Desatenção
/Não sei se me lembro bem, foi inesquecível. Tínhamos finalmente alcançado o lugar monumental e famoso, e tudo aconteceu deste modo, sensivelmente deste modo. O autocarro da excursão escolar percorrera em esforço as estradas sinuosas e fomos reparando que o guião da viagem, tão minucioso, incluindo mapas e umas quantas citações poéticas, servia de leque, óculo improvisado ou avião de brincadeira que aterrava no sítio subitamente tão concreto. Sintra, atravessada de luz entre arvoredos, abraçava viajantes afinal desprevenidos. Olhávamos com surpresa e o grupo desorganizava-se.
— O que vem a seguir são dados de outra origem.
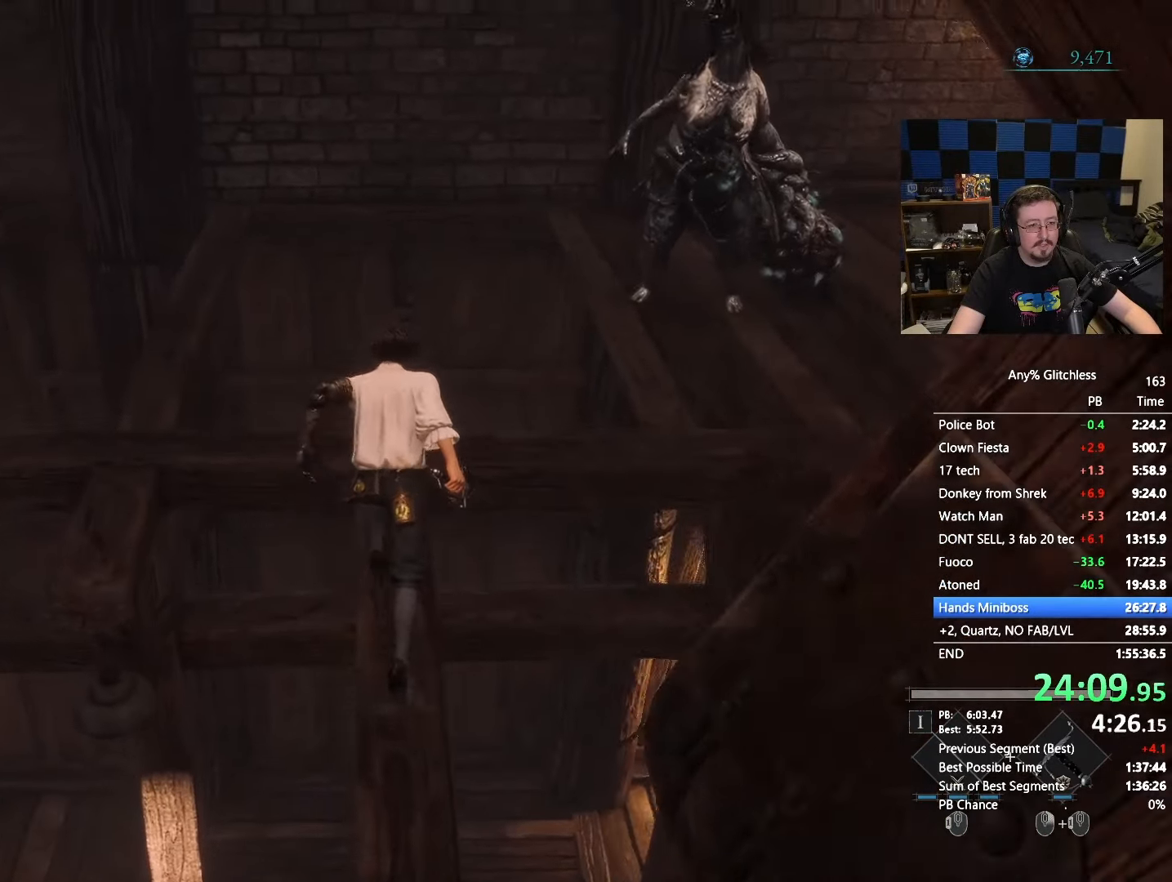
{"keys": ["space", "w"], "mouse": [], "events": [[150, "space", "down"]]}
Onde fixar a atenção?
Os responsáveis pela visita de estudo inquietam-se com o incumprimento do roteiro. Impunha-se seguir de imediato o percurso do capítulo VIII de Os Maias, expoente, sublinha o guião, da arte realista; subtítulo, como é sabido, “Episódios da vida romântica”. Mas alguns alunos lambiam enormes gelados, outros ficavam a ouvir música no passeio oposto, voltados para uma parede vazia. Os olhos piscavam, encandeados, porque a praça onde estacionáramos entontecia de demasiada luz. O centro do lugar, onde quer que isso fosse, irradiava em labirintos ofuscados. Estavam desatentos! Sintra refulgia de espaço, como assinalava de novo o guião, mas as sombras eram também fortes e criavam áreas onde a humidade se tornava espessa e os vultos quase invisíveis. Estaríamos todos? Sorviam enormes gelados, mostravam-se imensamente desatentos e olhavam para tudo.